Madrassa en Indonésie |
Cette
attitude d’Obama n’est pas nouvelle. Déjà en 2002, six ans avant son élection,
et alors que l’ancien président George Bush et son ami Blair remuaient ciel
et terre pour éliminer l'irakien Saddam Hussein, Obama s’adressait à un rassemblement anti-guerre
à Chicago dans des termes étonnants aujourd'hui : «Vous voulez une guerre M. Bush ? Commençons déjà
par nos prétendus amis, les Saoudiens et les Égyptiens, afin qu’ils arrêtent
d’opprimer leurs peuples, d’étouffer les voix discordantes et d’alimenter la
corruption et l’inégalité». Obama n’était alors que sénateur de l’Illinois.
Les Saoudiens savaient donc que le président américain ne les portait pas dans son cœur
mais ils se sentaient protégés par l’«orthodoxie» de la politique
étrangère américaine avec ses tabous intouchables, dont les relations avec l’Arabie
saoudite et avec Israël.
Obama à Chicago en 2002 |
Obama n’a
jamais critiqué publiquement l’Arabie saoudite. Il ne le fait que tardivement
parce qu’il quitte ses fonctions à la fin de l’année.

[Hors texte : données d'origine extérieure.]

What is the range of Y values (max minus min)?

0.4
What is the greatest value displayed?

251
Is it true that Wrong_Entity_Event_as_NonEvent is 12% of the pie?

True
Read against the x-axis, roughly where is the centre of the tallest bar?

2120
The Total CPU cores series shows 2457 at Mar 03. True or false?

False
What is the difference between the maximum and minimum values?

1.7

En fait le président
américain abhorre la politique des Saoud
en Arabie saoudite et de Netanyahou en Israël et il n’a rien fait pour les
infléchir. Il a toujours reçu les
dirigeants du royaume wahhabite et de l’État hébreu avec tous les honneurs,
contraint et forcé, quitte à cacher tout le mal qu’il pense d’eux. L’homme le
plus puissant du monde avait ses limites. Il a été contraint de se soumettre
aux exigences de l’«orthodoxie». Benjamin Netanyahou avait très
bien compris cette réalité de la politique américaine. Il sait que le locataire
de la Maison Blanche, républicain ou démocrate, se pliera toujours à cette
orthodoxie.
3 commentaires:
J'ajouterai le mépris inné des Saoudiens pour un Noir, "abed" (esclave) dans leur langage et dans leur mentalité.

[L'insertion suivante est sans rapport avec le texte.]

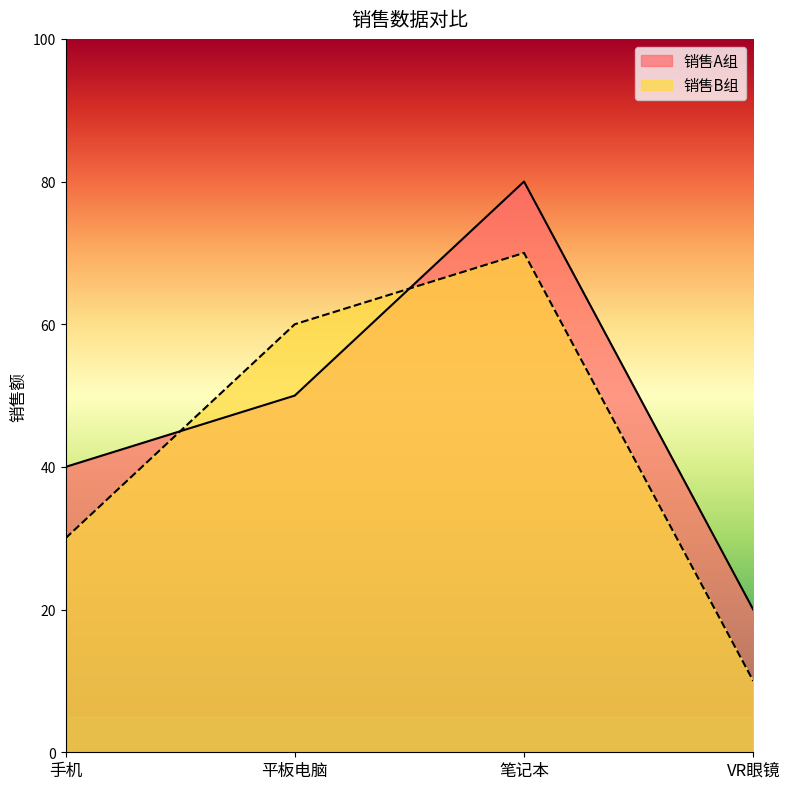

At how many categories does at least one series exceed 39?

3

Cher monsieur Benillouche,
Qu'il est loin le "nouvel ordre mondial" annoncé triomphalement par George Bush père, en 1991, devant le Congrès américain, après la libération du Koweit.

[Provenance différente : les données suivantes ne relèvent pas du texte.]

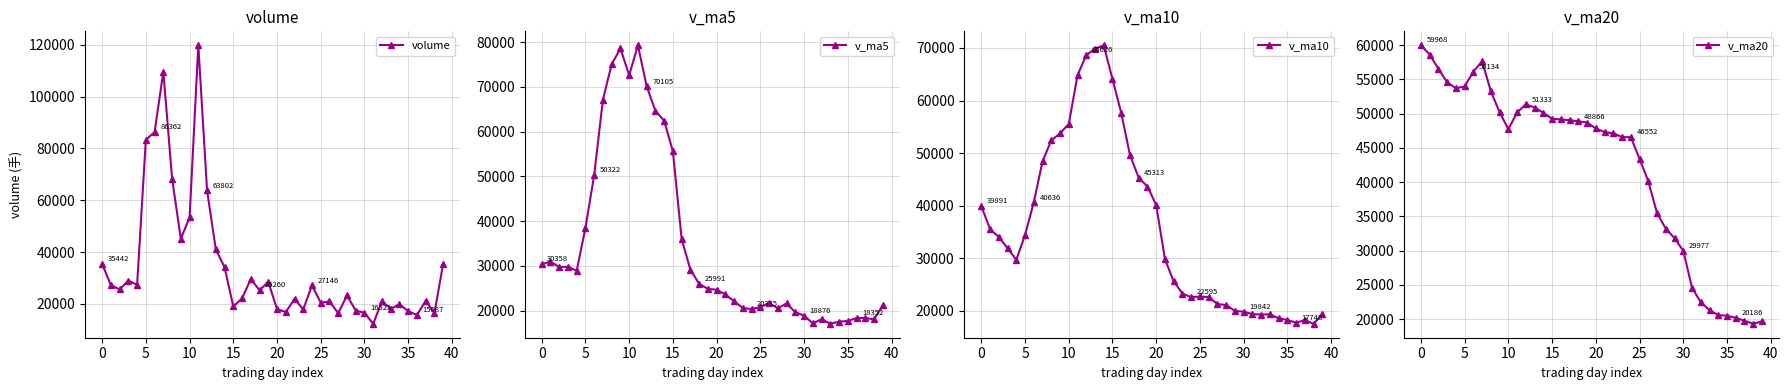

Reading left to right, transcribe all the data shown in this chart.

volume: 35441.6	27195.0	25581.0	28942.6	27361.9	83364.5	86362.0	109707.4	68378.7	45113.2	53347.4	119884.8	63801.7	41027.3	34117.2	18966.0	22057.4	29553.8	25260.0	28435.0	18016.2	16776.1	21901.6	17832.6	27146.4	20383.3	20938.4	16334.8	23212.2	17374.7	16521.6	12275.4	21039.2	18061.8	19829.2	17141.4	15686.9	21152.7	16340.5	35529.6
v_ma5: 30358.3	30949.3	29734.3	29801.3	28904.4	38489.0	50322.4	67147.7	75034.9	78585.2	72581.8	79286.3	70105.2	64634.9	62435.7	55559.4	35993.9	29144.3	25990.9	24854.4	24664.5	23608.2	22077.8	20592.3	20334.6	20808.0	21640.5	20527.1	21603.0	19648.7	18876.3	17143.7	18084.6	17054.5	17545.5	17669.4	18351.7	18374.4	18030.1	21170.2
v_ma10: 39891.2	35558.7	34039.9	31929.2	29709.5	34423.7	40635.9	48441.0	52418.1	53744.8	55535.4	64804.4	68626.4	69834.9	70510.4	64070.6	57640.1	49624.8	45312.9	43645.1	40111.9	29801.1	25611.1	23291.6	22594.5	22736.2	22624.3	21302.5	21097.7	19991.6	19842.2	19392.1	19305.9	19328.8	18597.1	18272.9	17747.7	18229.5	17542.3	19357.8
v_ma20: 59968.2	58617.3	56526.7	54572.7	53700.5	53955.9	56133.8	57603.8	53237.9	50182.1	47713.3	50181.5	51333.2	50882.1	50110.0	49247.1	49138.0	49032.9	48865.5	48694.9	47823.7	47302.7	47118.7	46563.2	46552.5	43403.4	40132.2	35463.6	33205.3	31818.3	29977.1	24596.6	22458.5	21310.2	20595.8	20504.6	20186.0	19766.0	19320.0	19674.7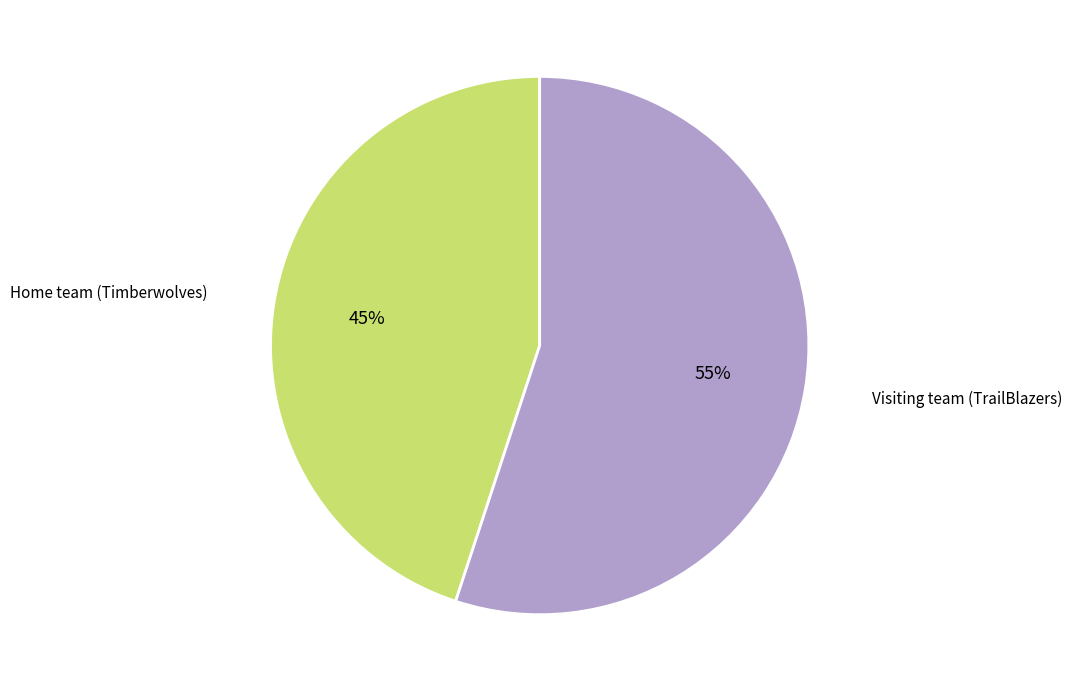

To the nearest percent, what is the average slice percentage?

50%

L'ONU est paralysée comme au temps de la guerre froide. Pas plus en 1999, quand l'OTAN avait bombardé la Yougoslavie, qu'en 2003, quand les États-Unis avaient envahi l'Irak, cela ne s'est fait avec un mandat du Conseil de sécurité de l'ONU. De même en 2011, si le mandat de l'ONU prévoyait bien la "protection des populations civiles" de Libye, il ne permettait en aucun cas à la coalition occidentale l'élimination de Khadafi. Et tous les jours, l'EI prouve qu'il n'a que faire des frontières qu'il transgresse sans vergogne pour asseoir sa domination sur la région.
Quant à l'UE, elle est incapable de défendre et faire respecter ses frontières extérieures qui sont devenues de véritables passoires au grand dam des peuples européens. Cette Union européenne qui devait leur apporter paix et prospérité, se révèle être un nain politique face aux États-Unis, à la Chine et à la Russie.
C'est donc tout l'ordre mondial qui sera à reconstruire pour le prochain président américain, et cela dépasse largement la question des relations des États-Unis avec l'Arabie.
Très cordialement.
Ce qui a le plus joue dans ce changement de la politique americaine au Proche-Orient est le fait que les USA sont non seulement devenus independants de l'energie moyen-orientale, mais sont devenus, pour la premiere fois de leur histoire des exportateurs d'energie. Et de plus, ils ont fait le compte que l'Iran soutenu par la Chine et la Russie etait beaucoup plus puissant que l'Arabie et se allies du Golfe. Obama aurait bien aime se debarasser dans la foulee d'Israel, seulement ce n'etait pas possible, Israel representant un trop grand poids strategique.